• EXTRACT PROVIDED:
::::::::::
Can a similar technique be used in a real-time engine like Unity? The answer is yes, and it works by bringing in ideas from light-field rendering and the Google Jump camera. We create a small circle with diameter equal to the distance between the eyes, and around the perimeter place a large number of virtual cameras (at least 8, typically 100). Each virtual camera has a massive field of view: over 180 degrees both horizontal and vertical. Because Unity cannot render with such a large field of view, each virtual camera is represented by a sub-array of four cameras each with about a 90 degree field of view. The four cameras are turned 45 degrees left, 45 degrees right, 45 degrees up, and 45 degrees down, and together cover all the field of view that we require.
Next: each pixel of the output is associated with two angles, the yaw or longitude (how far we must turn left/right to see that point), and the pitch or latitude (how far we must look up/down to see that point). The yaw is used to rotate the eyes to both look directly toward the point, just as with the vertical slices method. But now, the pitch is also used to scale the distance between the eyes. As a result, the eyes may lie on the perimeter of the circle, or may lie anywhere inside the circle.
To render a pixel, the two eyes each cast rays toward the circle. When they hit the circle, they hit it between two of the virtual cameras. We continue casting the rays out from those two virtual cameras to determine the correct color for the pixel from each of the two viewpoints. Finally, we blend the two resulting colors together based on the distance to each camera.
In the example above, we have 10 virtual cameras, each with a 216 degree field of view (each camera view is actually captured using four cameras with a 108 degree field of view). Three cases are shown:
- When pitch is zero (not looking up or down), the eyes lie on the perimeter of the circle, and their location on the circle determines which cameras to use. In the diagram, the left eye uses camera 8 and the right eye uses camera 3; at different yaw/longitude values different cameras would be used. The rays are sideways relative to the camera, which is okay because the cameras still have a wide enough angle of view to capture them.
- When pitch is intermediate, the eyes lie inside the circle. In the diagram, the pixel seen by the left eye is formed by combining a pixel from camera 9’s view and a pixel from camera 10’s view (camera 10’s pixel value has more influence because the ray from the left eye strikes the circle closer to camera 10 than to camera 9). Similar for right eye.
- When looking straight up or down, the eyes are both in the circle center. They both fire the same ray and receive the same pixel color.
Although this scheme is effective in reducing artifacts near the poles, it can still produce artifacts if not enough cameras are used, particularly if there are very close objects. These objects will appear to be blurry or doubled. This occurs because the camera rays are striking the object at a slightly different location than the eye ray. Fortunately, in a real-time rendered environment, rendering large numbers of camera views is fast. Because there is not enough memory to store all these views at once, usually just a few (usually 3 wide-angle virtual cameras) will be rendered at a time, and these will be used to render a portion of the final view.
::::::::::
• RAW DATA:
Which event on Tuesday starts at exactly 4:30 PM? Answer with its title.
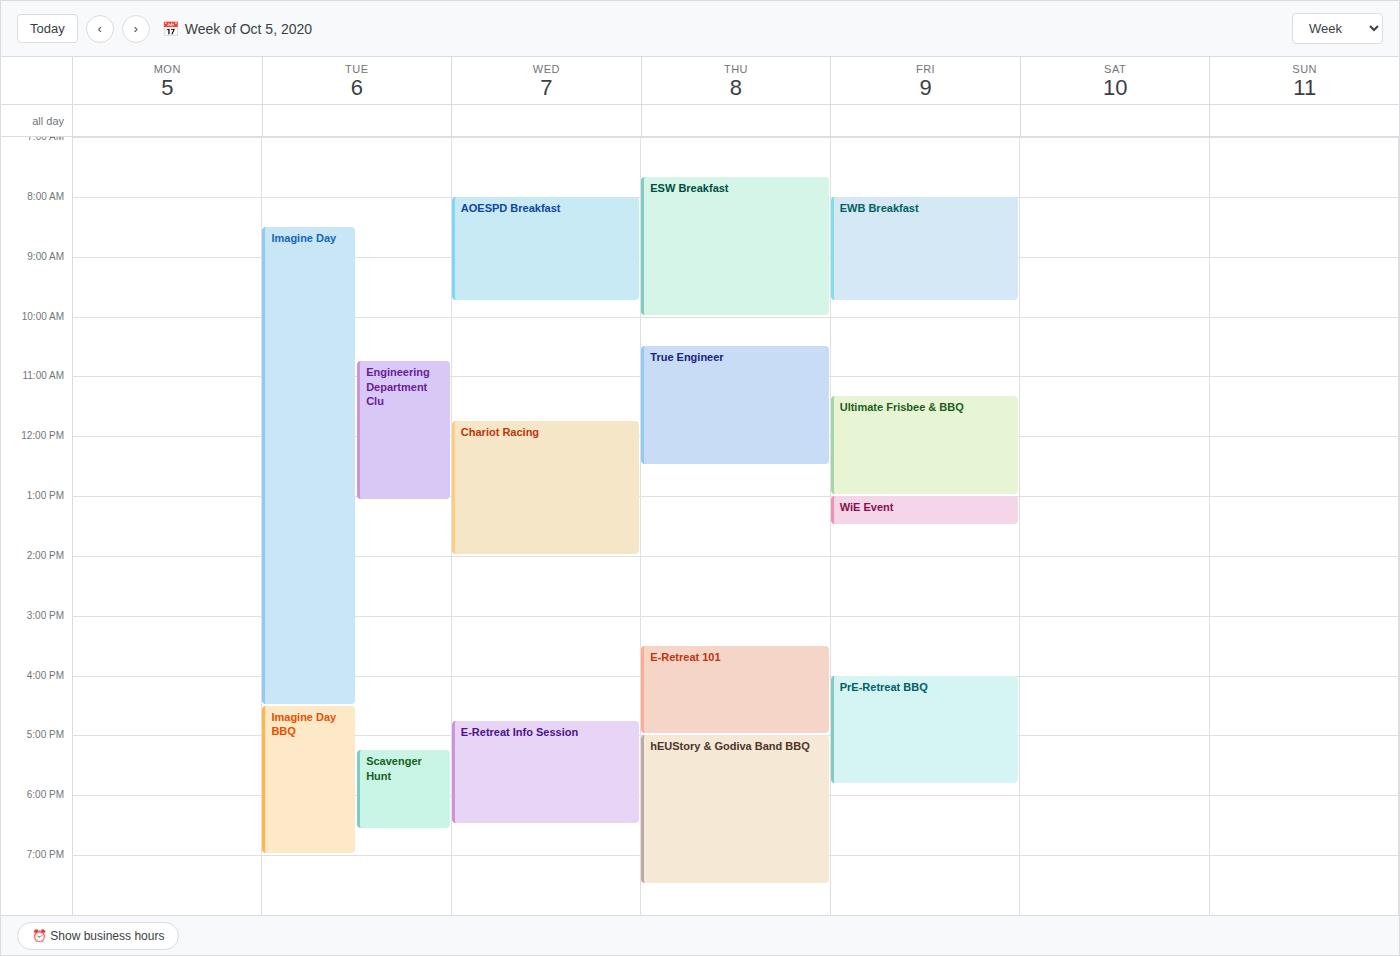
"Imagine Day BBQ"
::::::::::
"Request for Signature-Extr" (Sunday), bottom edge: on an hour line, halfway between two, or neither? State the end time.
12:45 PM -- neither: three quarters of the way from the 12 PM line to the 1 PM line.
::::::::::
• TO BE DONE:
**a.** In the text on rendering with virtual cameras in Unity, translate this sentence into Spanish: "Each virtual camera has a massive field of view: over 180 degrees both horizontal and vertical."
**b.** According to the text on rendering with virtual cameras in Unity, how many cameras make up the sub-array that represents each virtual camera?

• ANSWERS BY TASK:
**a.** Cada cámara virtual tiene un campo de visión enorme: más de 180 grados tanto en horizontal como en vertical.

**b.** Four cameras, each with about a 90 degree field of view.